[[ SUPPLIED PASSAGE open ]]
BLAST databases for Naive-BLAST, OneBLAST and TriBLAST were constructed from 75% randomly sampled sequences in Positive, Easy, Moderate and Hard and performance was measured by annotating remainder of data. HMMER based methods were tested with 25% of random sequences from input datasets, using all appropriate HMM models. Database construction and testing was repeated 10 times and results were averaged.
ToxClassifier Meta-classifier calibration and testing
ToxClassifier meta-classifier was constructed from nine annotation model and classifier combinations (BIF_SVM, BIF_GBM, STB_SVM, STB_GBM, TBS_SVM, TBS_SVM, TBEa_SVM, TBEb_SVM and TBEb_GBM). Each of nine classifiers reports 1 if the input sequence is predicted as toxin or 0 if predicted as non-toxic, for final prediction score of 0 to 9. Datasets used for calibration of meta-classifier were chosen from the set of venomous and non-venomous animals (human Homo sapiens, the house mouse Mus musculus, the Burmese python Python bivittatus, king cobra Ophiophagus hannah, the duck-billed platypus Ornithorhynchus anatinus, the snakelocks sea anemone Anemonia viridis, the starlet sea anemone Nematostella vectensis; and all proteins deposited in the UniProtKB/SwissProt and TrEMBL databases attributed to snakes, spiders, wasps and Conus snails). All sequences were downloaded from UniProtKB database with exception of Python bivittatus which was not available in UniProtKB and was downloaded from NCBI protein database (Wheeler et al., 2003); all data is available at https://github.com/rgacesa/ToxClassifier/tree/master/datasets. Datasets were split into training sets consisting of 75% of data and test sets including remaining 25% of sequences.
[[ SUPPLIED PASSAGE closed ]]
[[ DATA RECORDS open ]]
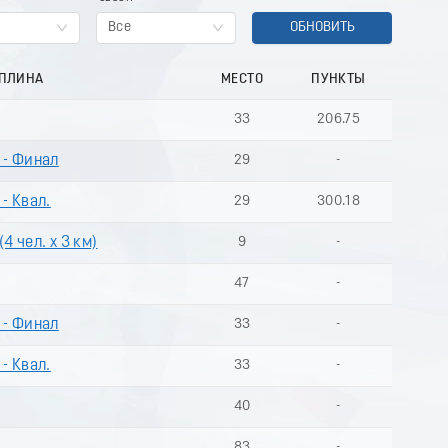
Все
ОБНОВИТЬ
ИПЛИНА
МЕСТО
ПУНКТЫ
33
206.75
 - Финал
29
-
- Квал.
29
300.18
4 чел. х 3 км)
9
-
47
-
 - Финал
33
-
- Квал.
33
-
40
-
83
-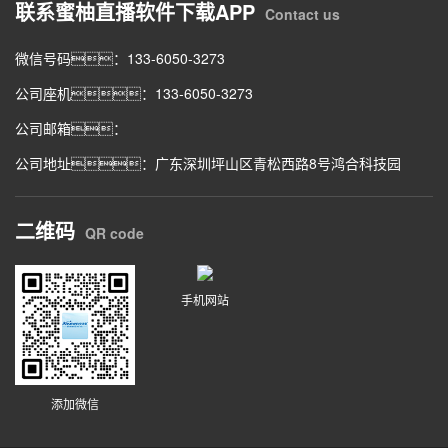
联系蜜柚直播软件下载APP
Contact us
微信号码：133-6050-3273
公司座机：133-6050-3273
公司邮箱：
公司地址：广东深圳坪山区青松西路8号鸿合科技园
二维码
QR code
手机网站
添加微信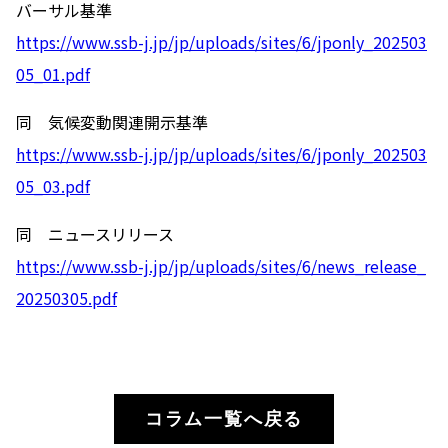
バーサル基準
https://www.ssb-j.jp/jp/uploads/sites/6/jponly_202503
05_01.pdf
同 気候変動関連開示基準
https://www.ssb-j.jp/jp/uploads/sites/6/jponly_202503
05_03.pdf
同 ニュースリリース
https://www.ssb-j.jp/jp/uploads/sites/6/news_release_
20250305.pdf
コラム一覧へ戻る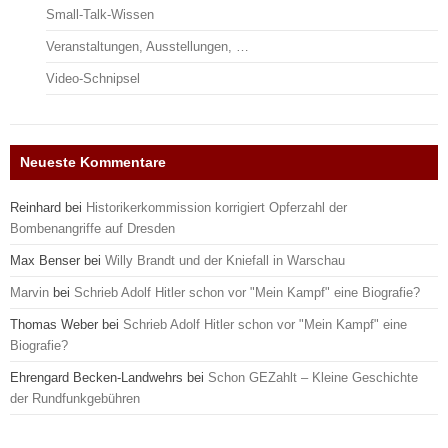
Small-Talk-Wissen
Veranstaltungen, Ausstellungen, …
Video-Schnipsel
Neueste Kommentare
Reinhard
bei
Historikerkommission korrigiert Opferzahl der
Bombenangriffe auf Dresden
Max Benser
bei
Willy Brandt und der Kniefall in Warschau
Marvin
bei
Schrieb Adolf Hitler schon vor "Mein Kampf" eine Biografie?
Thomas Weber
bei
Schrieb Adolf Hitler schon vor "Mein Kampf" eine
Biografie?
Ehrengard Becken-Landwehrs
bei
Schon GEZahlt – Kleine Geschichte
der Rundfunkgebühren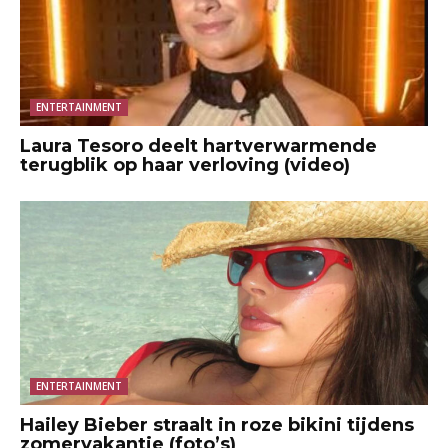
ENTERTAINMENT
Laura Tesoro deelt hartverwarmende
terugblik op haar verloving (video)
ENTERTAINMENT
Hailey Bieber straalt in roze bikini tijdens
zomervakantie (foto’s)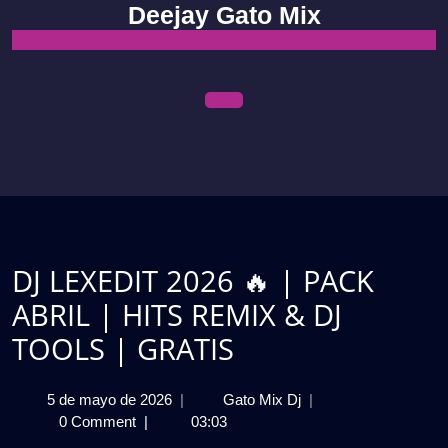
Skip
Deejay Gato Mix
to
content
Open
Menu
DJ LEXEDIT 2026 🔥 | PACK
ABRIL | HITS REMIX & DJ
TOOLS | GRATIS
5
DJ
5 de mayo de 2026
|
Gato Mix Dj
|
de
LEXEDIT
0 Comment
|
03:03
mayo
2026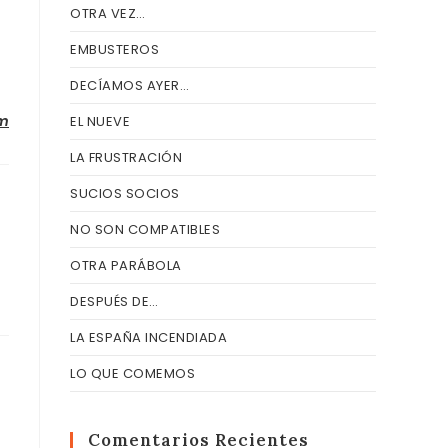
OTRA VEZ…
EMBUSTEROS
DECÍAMOS AYER…
om
EL NUEVE
LA FRUSTRACIÓN
SUCIOS SOCIOS
NO SON COMPATIBLES
OTRA PARÁBOLA
DESPUÉS DE…
LA ESPAÑA INCENDIADA
LO QUE COMEMOS
Comentarios Recientes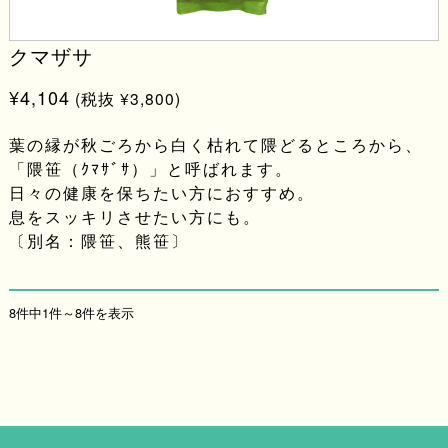
クマザサ
¥4,104
(税抜 ¥3,800)
葉の縁が秋ごろから白く枯れて隈どるところから、
「隈笹（ｸﾏｻﾞｻ）」と呼ばれます。
日々の健康を保ちたい方におすすめ。
息をスッキリさせたい方にも。
〔別名：隈笹、熊笹〕
8件中1件～8件を表示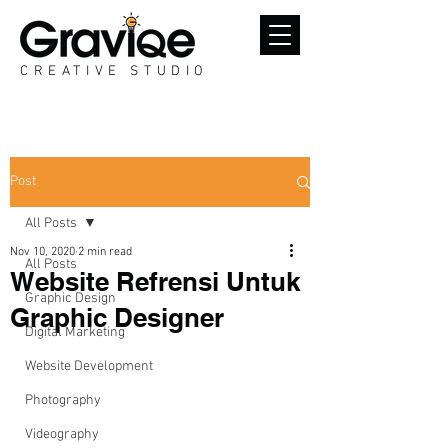
CREATIVE STUDIO
Post
All Posts
Nov 10, 2020
2 min read
All Posts
Website Refrensi Untuk
Graphic Design
Graphic Designer
Digital Marketing
Website Development
Photography
Videography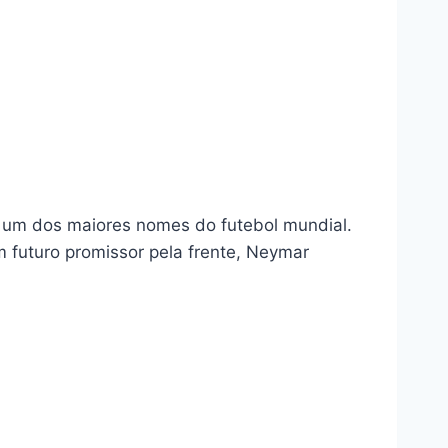
 um dos maiores nomes do futebol mundial.
m futuro promissor pela frente, Neymar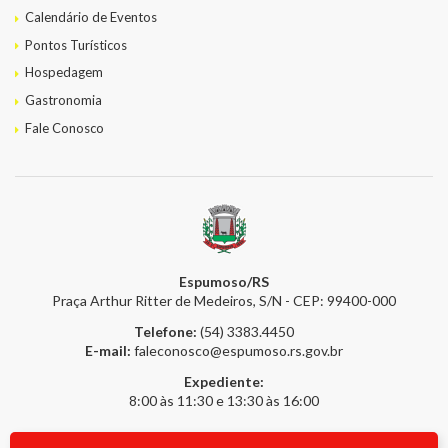
Calendário de Eventos
Pontos Turísticos
Hospedagem
Gastronomia
Fale Conosco
Espumoso/RS
Praça Arthur Ritter de Medeiros, S/N - CEP: 99400-000
Telefone:
(54) 3383.4450
E-mail:
faleconosco@espumoso.rs.gov.br
Expediente:
8:00 às 11:30 e 13:30 às 16:00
[[ DATA RECORDS closed ]]
» **EXERCISE 1**: From the ToxClassifier methods text, extract the span that begins at the words "BLAST databases for" and stops after "results were averaged.".
» **EXERCISE 2**: Extend the ToxClassifier methods text, picking up right after its final sentence.

» **WRITTEN REPLY 1**:
BLAST databases for Naive-BLAST, OneBLAST and TriBLAST were constructed from 75% randomly sampled sequences in Positive, Easy, Moderate and Hard and performance was measured by annotating remainder of data. HMMER based methods were tested with 25% of random sequences from input datasets, using all appropriate HMM models. Database construction and testing was repeated 10 times and results were averaged.

» **WRITTEN REPLY 2**:
ToxClassifier meta-classifier was calibrated by evaluating prediction score versus performance for each animal training set and for summary dataset constructed by combining animal training datasets with exclusion of Conus snail data, which was dropped due to suspected low quality of annotation. Calibrated ToxClassifier, with prediction score 5 or more as cut-off for positive classification, was tested on animal data test sets, and performance measures were compared to OneBLAST, NaiveBLAST models and ClanTox server. Data used for training and testing and all calculated performance metrics are available at https://github.com/rgacesa/ToxClassifier/tree/master/datasets/toxclassifier_calibration_test.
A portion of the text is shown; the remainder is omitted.